The high court let stand a lower court ruling penalizing the Jordan-based bank for not turning over financial records. Survivors and relatives of victims of terrorist attacks in Israel, the West Bank and Gaza between 1995 and 2004 claim in lawsuits that the institution supported terror groups by providing financial services to them.

The bank said turning over the records would break the law in other countries.

But a judge imposed sanctions that would make it easier for the plaintiffs to prove their case and recover treble damages.

The case is Arab Bank v. Linde, 12-1485.

Court turns down California oyster farm

The Supreme Court has refused to hear an appeal from a popular oyster farm in Northern California that is facing closure.

The justices did not comment Monday in leaving in place lower court rulings against Drakes Bay Oyster Co.

The company operates in the Point Reyes National Seashore. Then-Interior Secretary Ken Salazar declined to renew its lease when it expired in 2012. Salazar said the waters of Drakes Estero should be returned to wilderness status.

Lower courts have allowed the oyster farm to keep operating while the case was pending.

The case is Drakes Bay Oyster Co. v. Jewell, 13-1244.

Court won’t allow Madoff trustee to sue banks

The Supreme Court will not let the trustee working to recover money for Bernard Madoff’s investors sue major financial institutions for their role in Madoff’s massive fraud.

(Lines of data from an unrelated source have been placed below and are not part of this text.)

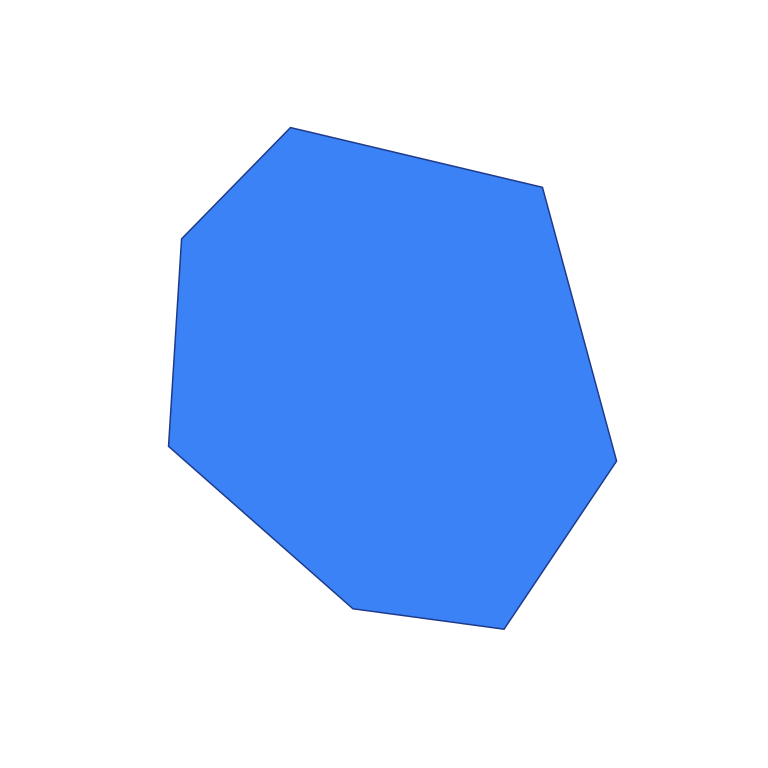 the Special Municipality of Saba, rotated 157°
{"feature_id": "NLD-5147", "entity_name": "Saba", "entity_type": "Special Municipality", "adm_level": 1, "iso_a3": "NLD", "parent_name": "Netherlands", "parent_adm1": "", "projection": "orthographic", "projection_center": [-63.237, 17.631], "detail": "fine", "context": "isolated", "style": "filled", "palette": "blue", "viewbox_px": 768, "rotation_deg": 157, "n_neighbors": 0, "source": "natural_earth", "source_scale": "10m", "svg_char_len": 267}
<svg xmlns="http://www.w3.org/2000/svg" viewBox="0 0 768 768"><g transform="rotate(157 384 384)"><path d="M369.3,111.4L500.4,189.2L606.7,410.8L513.6,596.7L369.9,656.6L161.3,503.1L200.0,222.2L369.3,111.4Z" fill="#3b82f6" stroke="#1e3a8a" stroke-width="1.5"/></g></svg>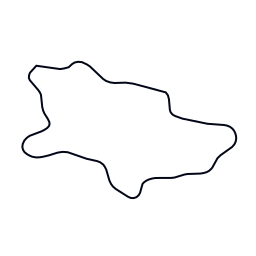 map outline of Al Bahah (Equal Earth projection), rotated 265°
{"feature_id": "SAU-885", "entity_name": "Al Bahah", "entity_type": "Region", "adm_level": 1, "iso_a3": "SAU", "parent_name": "Saudi Arabia", "parent_adm1": "", "projection": "equal_earth", "projection_center": [41.371, 20.064], "detail": "fine", "context": "isolated", "style": "outline", "palette": "ink", "viewbox_px": 256, "rotation_deg": 265, "n_neighbors": 0, "source": "natural_earth", "source_scale": "10m", "svg_char_len": 1390}
<svg xmlns="http://www.w3.org/2000/svg" viewBox="0 0 256 256"><g transform="rotate(265 128 128)"><path d="M198.0,42.1L192.6,65.6L192.9,69.6L193.7,74.2L196.5,77.8L197.9,80.6L198.3,84.1L197.6,87.9L194.9,92.6L192.6,95.5L179.1,107.4L176.7,110.4L174.9,114.5L174.0,118.6L173.4,129.5L171.7,137.1L160.2,168.7L157.1,170.6L153.1,171.3L142.4,171.3L140.1,171.8L138.2,173.0L137.0,174.2L135.7,176.3L132.6,183.0L125.3,207.5L122.6,224.0L121.7,227.0L120.3,229.7L118.2,232.0L115.9,233.5L113.4,234.4L110.8,234.9L108.2,234.9L105.1,234.1L102.4,232.5L100.0,230.0L92.8,217.8L90.1,214.5L81.3,208.6L80.0,207.3L78.2,205.0L77.0,202.0L76.5,198.9L76.3,195.9L77.0,183.2L76.7,180.1L74.6,170.1L74.5,166.9L75.8,151.2L75.6,147.9L75.0,144.6L73.9,141.6L72.5,139.2L71.5,138.1L71.0,137.6L62.5,134.4L60.2,132.9L58.4,130.5L57.7,127.7L58.0,124.8L59.6,121.9L68.3,110.5L70.9,108.0L73.8,106.2L77.3,104.9L88.4,102.7L91.0,101.7L93.7,100.2L96.4,97.1L97.8,94.1L101.0,84.0L109.1,65.9L109.8,61.8L109.9,60.3L109.6,55.7L107.6,46.6L106.7,40.3L106.5,37.0L106.7,34.1L107.3,31.5L107.9,29.7L109.1,27.5L110.8,25.0L113.1,22.7L115.5,21.5L118.3,21.1L121.1,21.7L124.5,23.6L127.0,26.3L128.8,29.4L132.3,41.9L133.6,44.9L135.1,47.6L136.8,49.4L138.3,50.1L140.7,50.2L144.1,48.9L149.7,46.0L152.7,45.0L156.4,44.4L168.6,44.2L171.1,43.3L173.6,41.9L184.1,34.4L186.6,33.6L189.4,34.1L191.6,35.2L198.0,42.1Z" fill="none" stroke="#020617" stroke-width="2"/></g></svg>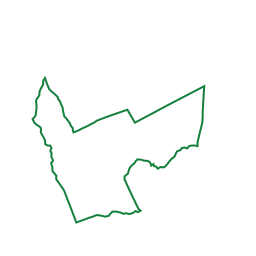 Criciúma, Santa Catarina, Brazil, rotated 245°
{"feature_id": "56859067B24014053449372", "entity_name": "Criciúma", "entity_type": "district", "adm_level": 2, "iso_a3": "BRA", "parent_name": "Brazil", "parent_adm1": "Santa Catarina", "projection": "orthographic", "projection_center": [-49.374, -28.744], "detail": "fine", "context": "isolated", "style": "outline", "palette": "green", "viewbox_px": 256, "rotation_deg": 245, "n_neighbors": 0, "source": "geoboundaries", "source_scale": "gbopen_adm2", "svg_char_len": 2009}
<svg xmlns="http://www.w3.org/2000/svg" viewBox="0 0 256 256"><g transform="rotate(245 128 128)"><path d="M133.7,214.8L132.0,176.2L131.8,171.8L131.6,167.8L131.4,164.3L131.1,160.1L130.5,148.0L129.9,136.5L144.8,135.2L145.5,128.8L146.3,120.9L147.0,114.2L147.3,110.0L147.6,106.1L147.8,102.6L147.2,99.7L147.2,96.3L147.0,93.2L146.9,90.9L147.0,86.1L146.8,83.0L146.8,80.5L147.1,76.8L149.1,77.0L151.3,77.9L154.0,77.1L156.6,77.3L159.3,76.8L162.5,76.2L165.6,75.2L168.9,75.9L171.7,76.5L174.2,77.4L177.8,77.4L181.1,77.6L183.7,77.0L185.9,77.4L191.0,75.3L193.7,74.0L196.8,73.0L200.0,73.2L202.1,73.2L208.4,73.9L206.5,70.9L203.4,69.6L202.1,67.7L200.0,65.0L197.9,62.8L195.5,61.8L194.0,59.7L192.9,57.5L191.1,55.9L187.3,54.7L183.9,53.1L181.2,51.2L178.9,50.0L177.5,48.2L176.4,45.3L172.7,45.3L169.9,46.4L167.6,47.8L165.4,49.0L162.8,48.3L160.9,47.1L157.5,47.3L154.5,47.6L151.8,47.5L148.2,46.2L146.0,47.9L145.0,50.0L142.1,50.1L140.1,47.9L137.5,48.1L134.3,46.4L131.9,46.4L129.8,46.1L128.6,43.4L125.0,43.0L122.7,42.1L120.6,41.3L118.3,42.0L115.2,42.9L112.0,41.3L101.4,43.2L98.4,43.6L95.8,43.5L90.6,43.1L85.0,42.7L81.8,42.5L77.2,42.2L70.8,41.7L68.1,41.5L64.2,41.2L63.1,54.8L62.5,58.9L62.4,62.6L60.8,65.4L59.2,67.5L57.3,69.9L56.6,73.4L57.6,75.6L58.8,78.5L57.2,82.1L55.7,83.9L54.4,85.7L52.3,87.4L51.5,90.3L49.5,92.7L48.9,96.9L49.6,99.7L47.6,101.4L47.8,104.5L50.3,103.3L52.9,103.3L56.0,103.2L58.2,103.2L60.3,103.2L62.6,103.1L69.9,103.1L73.5,103.1L76.2,103.1L83.2,103.2L85.6,104.5L86.8,108.8L89.2,110.7L91.1,112.7L92.6,115.8L93.2,118.6L94.5,120.7L95.6,123.1L93.9,126.3L91.6,128.8L90.1,131.6L88.5,133.1L86.2,133.5L84.1,133.2L84.5,135.8L82.4,135.6L81.0,137.3L78.5,137.8L78.9,140.9L77.2,143.7L77.6,146.0L78.9,148.9L80.4,151.6L81.8,155.1L82.4,158.0L84.3,160.2L86.1,162.6L85.8,166.3L87.1,168.3L86.3,171.2L84.5,172.8L85.8,176.1L85.0,178.7L84.0,181.0L82.2,183.4L85.8,185.1L88.1,186.9L94.6,192.0L96.2,193.4L97.8,194.7L102.1,198.0L104.2,199.1L107.1,200.7L110.5,202.2L131.0,213.3L133.7,214.8Z" fill="none" stroke="#15803d" stroke-width="2"/></g></svg>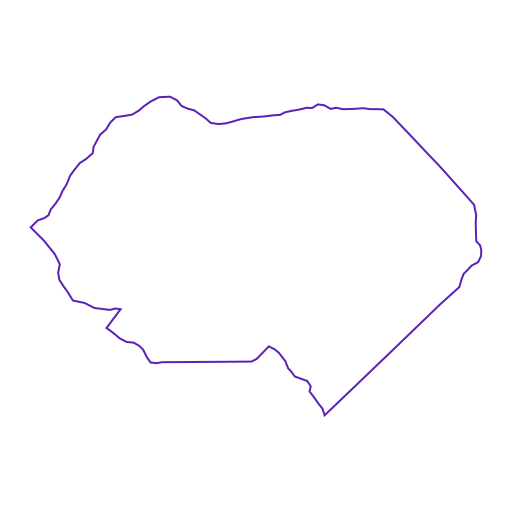 Carnaubal, Ceará, Brazil
{"feature_id": "56859067B53334562324316", "entity_name": "Carnaubal", "entity_type": "district", "adm_level": 2, "iso_a3": "BRA", "parent_name": "Brazil", "parent_adm1": "Ceará", "projection": "albers", "projection_center": [-41.024, -4.14], "detail": "fine", "context": "isolated", "style": "outline", "palette": "violet", "viewbox_px": 512, "rotation_deg": 0, "n_neighbors": 0, "source": "geoboundaries", "source_scale": "gbopen_adm2", "svg_char_len": 1575}
<svg xmlns="http://www.w3.org/2000/svg" viewBox="0 0 512 512"><path d="M106.5,328.0L113.5,333.1L119.6,338.3L126.5,341.9L133.7,342.7L139.2,345.8L143.1,349.6L146.7,356.9L150.5,362.5L156.4,363.2L161.9,362.2L251.3,361.6L256.6,359.0L263.2,352.2L268.8,346.4L274.3,349.1L278.7,352.6L285.3,361.1L288.1,368.2L291.6,372.1L294.8,376.5L307.2,381.0L310.7,386.3L309.6,391.6L313.3,396.3L318.3,403.4L322.5,408.7L324.6,415.3L330.4,409.8L387.5,355.1L440.3,304.2L459.4,287.0L461.3,280.0L463.6,273.9L468.0,269.5L471.6,265.6L478.2,262.1L481.0,256.1L481.3,250.3L480.1,245.3L476.3,241.4L476.0,234.3L475.7,222.6L476.2,215.0L475.1,210.1L474.1,204.8L443.0,169.9L438.9,165.4L430.6,156.8L425.1,151.0L413.2,138.3L392.8,116.9L383.5,109.4L375.9,109.1L369.8,109.1L363.1,108.2L355.1,108.8L348.1,109.1L342.3,109.1L336.3,107.7L330.7,108.9L324.3,105.3L317.9,104.4L312.2,108.0L306.6,107.8L299.0,109.6L290.9,111.0L284.7,112.4L280.1,114.9L273.2,115.3L263.0,116.6L253.3,117.1L240.9,119.1L233.5,121.3L226.2,123.3L218.4,124.1L210.7,122.9L205.6,118.3L194.1,110.3L187.4,108.6L181.5,105.9L177.1,100.4L170.0,96.7L159.1,97.2L150.5,101.6L143.4,106.6L139.3,110.3L132.1,114.6L125.1,115.8L115.7,117.2L110.4,122.4L106.0,129.6L100.1,134.7L96.4,141.6L93.6,146.8L92.7,153.2L86.1,159.0L80.0,162.9L74.8,169.3L70.1,175.7L66.5,184.6L62.5,190.9L59.6,197.6L55.4,203.8L50.7,209.5L48.5,215.2L44.1,218.2L37.9,220.3L30.7,227.4L44.0,240.7L54.9,254.3L59.8,264.2L58.2,272.5L59.3,279.7L63.4,286.1L67.6,291.9L72.9,300.5L84.7,303.0L94.4,308.0L109.9,309.9L115.5,308.5L120.6,309.2L106.5,328.0Z" fill="none" stroke="#5b21b6" stroke-width="2"/></svg>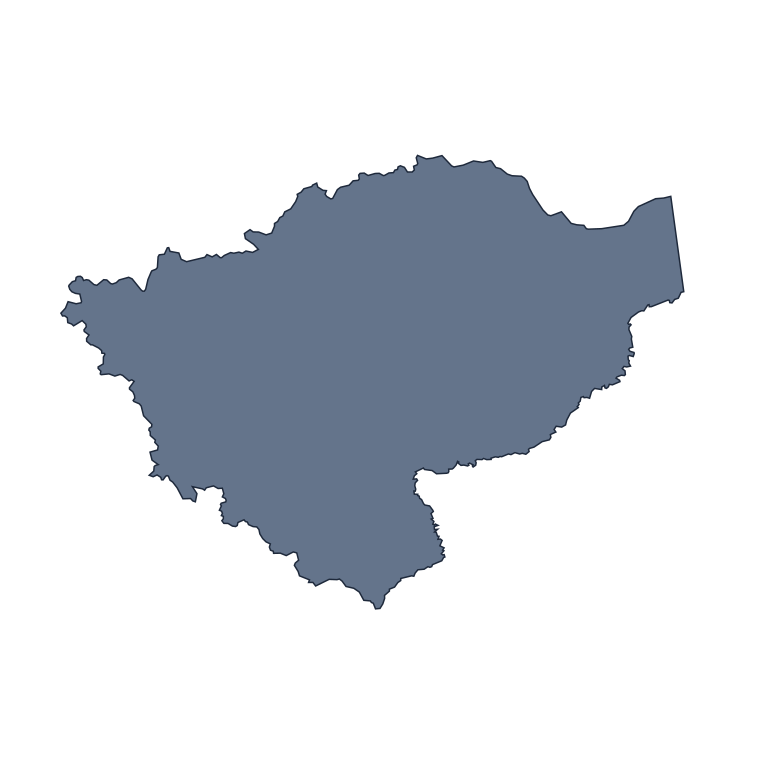 the district of Uruará, Pará, Brazil, rotated 82°
{"feature_id": "56859067B7583644693749", "entity_name": "Uruará", "entity_type": "district", "adm_level": 2, "iso_a3": "BRA", "parent_name": "Brazil", "parent_adm1": "Pará", "projection": "natural_earth1", "projection_center": [-53.819, -3.577], "detail": "fine", "context": "isolated", "style": "filled", "palette": "slate", "viewbox_px": 768, "rotation_deg": 82, "n_neighbors": 0, "source": "geoboundaries", "source_scale": "gbopen_adm2", "svg_char_len": 6147}
<svg xmlns="http://www.w3.org/2000/svg" viewBox="0 0 768 768"><g transform="rotate(82 384 384)"><path d="M596.9,427.7L598.6,426.9L599.6,425.1L605.5,423.7L605.7,419.2L601.6,415.8L596.4,413.2L593.4,412.9L589.9,407.5L587.9,407.2L586.6,401.8L582.5,397.9L581.0,394.8L578.9,394.5L577.8,383.4L578.5,381.2L575.6,379.5L572.7,376.3L573.0,370.0L571.0,365.9L571.9,364.1L571.5,362.2L569.6,361.1L567.1,351.4L564.1,349.1L563.8,347.8L561.3,348.2L561.4,349.7L560.1,350.9L557.5,347.9L556.7,349.1L554.6,347.3L552.0,351.2L547.0,348.2L545.4,349.7L545.3,352.2L542.5,350.7L542.1,352.2L538.2,352.9L537.6,354.6L535.3,351.1L535.2,354.3L532.3,354.1L531.5,350.2L529.8,352.7L530.6,353.8L529.6,355.2L527.0,353.7L524.3,356.1L523.9,354.2L518.8,355.5L517.1,352.9L515.9,353.2L511.1,355.8L509.5,360.4L508.0,361.5L503.6,362.9L502.2,364.6L499.9,364.8L499.1,366.2L497.9,365.9L497.3,369.3L494.2,369.3L494.4,367.9L492.5,367.2L489.1,367.7L486.3,366.9L484.1,364.2L482.5,364.9L482.3,368.3L479.1,366.7L477.4,364.0L475.4,365.2L472.7,356.7L474.3,355.8L476.4,348.4L480.2,344.5L481.1,334.3L480.8,332.7L479.7,332.0L477.3,331.8L477.7,328.4L477.0,327.0L474.3,323.9L470.8,321.9L471.7,320.8L472.5,321.8L475.3,319.1L475.4,316.2L476.8,312.6L476.2,311.2L474.8,311.7L474.2,310.3L476.5,307.0L477.4,307.9L478.6,307.3L477.2,304.5L474.8,303.7L472.7,304.3L471.6,302.5L472.5,297.4L471.6,295.8L473.2,292.8L473.6,288.4L472.4,288.4L471.6,283.9L472.5,281.0L471.9,279.3L472.4,277.6L470.6,270.5L471.6,268.1L470.2,263.9L472.2,259.4L471.9,256.7L473.3,253.3L471.1,249.7L468.8,250.0L468.0,248.7L467.4,244.3L463.1,235.4L462.3,228.0L460.1,226.2L457.2,226.3L455.5,220.5L452.7,221.9L449.8,219.4L451.4,214.0L449.8,209.9L445.1,208.0L438.7,203.4L434.4,194.9L433.3,195.8L431.4,193.7L429.8,194.2L428.3,192.1L424.7,190.9L424.2,188.3L425.4,187.8L425.5,185.0L426.7,182.4L420.3,179.5L417.7,176.1L419.8,169.2L417.3,168.8L416.1,165.9L418.6,165.7L419.3,164.3L418.0,162.2L415.7,160.9L416.6,157.9L414.5,150.0L413.1,150.2L410.5,153.4L409.4,152.3L408.3,147.7L409.1,144.8L408.3,143.7L404.5,143.5L401.9,145.9L400.0,143.9L400.9,141.3L400.6,137.4L397.3,138.7L395.0,137.9L394.0,138.7L390.4,138.5L389.9,137.1L391.5,133.4L388.8,132.0L387.6,132.0L385.8,135.9L383.7,136.9L382.5,135.5L382.2,132.5L373.9,132.8L371.4,132.0L364.2,133.9L361.7,133.4L359.8,131.1L358.8,131.8L359.0,133.4L357.9,134.1L352.5,130.1L348.1,121.9L347.3,118.5L347.8,116.5L342.5,111.8L342.3,110.5L344.4,110.6L344.6,108.4L340.4,91.0L341.0,89.8L343.2,89.7L343.8,87.5L340.7,84.4L340.0,80.6L334.6,77.1L334.3,74.3L238.1,73.9L238.8,81.1L238.3,89.2L243.7,107.4L247.7,112.5L256.9,119.2L260.2,124.4L260.5,146.7L259.1,160.2L258.4,162.0L254.7,164.0L253.2,170.9L251.0,176.3L238.2,184.3L240.6,195.3L239.4,198.3L233.8,202.4L217.1,210.4L210.6,212.7L203.3,214.0L199.6,216.4L197.4,218.9L195.6,228.2L193.3,232.7L187.0,238.6L185.2,243.1L178.4,246.5L177.6,247.7L178.3,255.3L175.6,264.3L178.3,275.1L178.8,284.5L177.4,286.7L165.9,294.8L167.1,304.4L167.0,310.8L162.3,319.0L164.5,320.6L170.4,319.9L171.6,320.8L172.5,324.4L176.3,324.2L178.0,326.6L177.3,331.3L172.3,333.6L170.2,337.4L170.9,339.8L173.4,340.8L173.7,343.5L176.0,345.2L175.7,349.8L177.5,354.3L177.5,355.7L174.7,359.4L174.3,363.5L175.3,370.8L172.4,374.2L172.1,378.4L173.6,380.0L177.5,379.9L178.7,381.2L178.5,386.3L182.3,390.9L183.1,399.6L185.0,403.1L193.1,409.0L193.3,410.9L190.3,414.7L187.8,415.9L184.5,414.1L183.7,417.5L179.7,422.2L175.7,422.7L177.1,427.1L178.4,428.0L179.5,436.2L182.5,439.4L184.1,443.6L186.3,443.3L191.1,446.1L197.6,452.0L199.7,458.3L203.6,460.8L204.7,464.0L208.3,466.7L209.8,470.1L212.6,470.5L218.9,474.2L219.9,480.0L216.1,486.9L215.2,492.4L212.5,495.2L215.6,501.3L220.8,501.0L227.5,493.7L233.2,489.7L235.4,495.8L233.1,502.2L234.8,506.1L233.2,509.3L233.6,514.5L232.5,517.6L234.5,524.3L236.3,527.2L236.1,528.6L232.4,531.9L234.2,536.5L231.2,541.3L233.6,543.8L235.4,562.5L232.3,567.5L225.7,568.9L222.9,577.4L219.0,578.2L219.0,579.6L224.9,583.4L224.8,588.6L226.6,590.0L237.2,592.2L238.6,593.9L239.6,598.1L240.7,599.0L247.7,603.2L257.0,606.8L258.7,608.4L258.5,610.1L257.0,611.5L244.8,618.8L242.8,622.0L244.1,631.8L246.4,635.0L247.2,639.0L246.5,640.7L242.4,644.0L241.7,647.1L246.3,654.6L245.2,657.4L240.1,661.8L239.3,664.2L239.7,667.1L236.6,668.0L235.1,669.6L234.9,672.3L235.6,674.0L238.8,675.1L239.3,678.4L242.2,682.0L243.2,682.6L246.5,682.0L249.2,680.3L251.3,677.0L252.6,672.7L260.2,672.0L261.4,672.7L261.7,677.7L258.5,685.4L264.6,688.9L268.9,694.1L271.9,692.9L272.1,690.7L274.3,688.4L279.2,688.6L281.1,685.0L283.2,683.3L279.2,674.1L283.3,670.9L285.9,670.9L288.7,673.6L290.3,673.5L294.4,669.3L297.5,672.2L300.3,672.5L304.4,668.9L304.6,667.3L308.6,661.6L311.6,659.0L314.2,659.1L314.8,656.5L316.0,656.4L318.2,658.1L325.0,659.2L327.3,664.7L328.8,664.9L331.9,662.6L334.5,663.6L335.4,662.8L335.7,654.9L338.7,649.4L337.8,644.0L339.1,641.6L345.5,636.0L344.7,633.2L346.6,631.1L352.3,636.6L353.7,636.7L356.8,633.8L360.6,632.7L363.4,632.8L365.4,634.7L366.5,634.1L369.6,629.0L372.1,627.5L382.0,626.5L391.6,619.5L394.0,620.1L395.1,622.6L396.9,623.3L398.7,622.2L402.5,622.6L407.6,618.2L409.9,619.1L414.1,616.2L417.8,617.4L418.9,625.2L427.1,624.3L432.4,618.8L432.9,621.9L433.8,623.1L438.2,624.1L441.7,629.2L443.7,625.5L442.5,621.4L445.3,618.1L447.9,617.6L448.2,616.1L445.0,613.1L444.5,611.6L445.3,610.3L449.5,609.3L451.7,606.9L458.0,603.3L469.7,599.1L470.5,591.5L473.2,589.6L474.4,587.2L466.6,584.5L459.0,588.0L462.6,578.3L464.2,576.4L462.0,574.4L461.2,567.0L464.4,562.8L464.7,558.6L470.4,557.9L473.3,559.8L475.3,557.0L477.1,556.5L478.7,557.1L479.4,561.8L480.6,562.7L482.1,562.0L486.1,564.6L487.3,562.6L489.6,562.0L491.7,563.4L492.7,561.5L495.2,561.9L496.8,563.6L499.7,562.0L500.4,557.8L503.6,553.9L504.5,550.8L503.7,549.0L500.8,547.9L499.0,541.5L500.9,540.4L501.7,538.5L504.4,537.7L507.0,533.5L507.8,529.9L510.7,528.1L515.2,527.8L520.2,525.6L523.9,522.8L526.5,518.8L529.5,520.2L532.8,519.5L534.2,516.9L536.3,516.9L537.1,510.2L540.3,504.7L537.7,497.2L539.1,493.9L546.6,493.1L549.0,496.8L551.1,498.0L557.7,495.1L562.2,494.4L567.6,485.0L570.0,486.3L570.6,482.0L574.5,479.8L569.8,465.5L571.2,457.8L570.9,455.3L573.4,452.9L579.2,449.8L582.1,442.3L586.6,437.4L595.4,434.1L596.9,427.7Z" fill="#64748b" stroke="#1e293b" stroke-width="1.5"/></g></svg>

The court refused Monday to hear an appeal from trustee Irving Picard, who wants to pursue tens of billions of dollars from UBS AG, HSBC Bank PLC and other institutions.

Picard, as trustee for the Securities Investor Protection Corporation, has brought claims in bankruptcy court alleging that the institutions were complicit in Madoff’s vast Ponzi scheme because they provided him with financial services while ignoring obvious signs he was a con artist. A federal appeals court ruled that Picard doesn’t have legal standing to make claims against the financial institutions that Madoff’s burned customers could make themselves.

Court will consider government duty in bias claims

The Supreme Court will consider how hard government lawyers must negotiate with an employer to settle charges of job discrimination before filing a lawsuit.

The justices agreed Monday to hear an appeal from an Illinois company sued by the U.S. Equal Employment Opportunity Commission for allegedly failing to hire qualified female job applicants. Mach Mining LLC says the lawsuit should be thrown out because the EEOC didn’t put enough effort into settlement talks before going to court.

A federal judge agreed to review whether settlement attempts were sincere. But the 7th U.S. Circuit Court of Appeals reversed, saying it is up to the EEOC – not the courts – to decide what is acceptable.

The Supreme Court will reconsider that decision during its new term this fall.

Court will consider deadlines for suing government

The Supreme Court will consider how strict deadlines should be for people to sue the federal government for negligence.

The justices agreed Monday to hear two cases where lawsuits were filed too late. In both cases, a federal appeals court ruled it was fair to let them go forward anyway. The Obama administration says Congress intended the deadlines to be firm.

One case involves a Hong Kong citizen who sued the Immigration and Naturalization Service for detaining and deporting her. Her lawsuit was filed after a 6-month deadline because she was waiting for a federal court to issue an order.

The other case alleged the Federal Highway Administration improperly installed safety barriers that caused a fatal accident. The plaintiff claims he discovered new evidence after the 2-year deadline passed.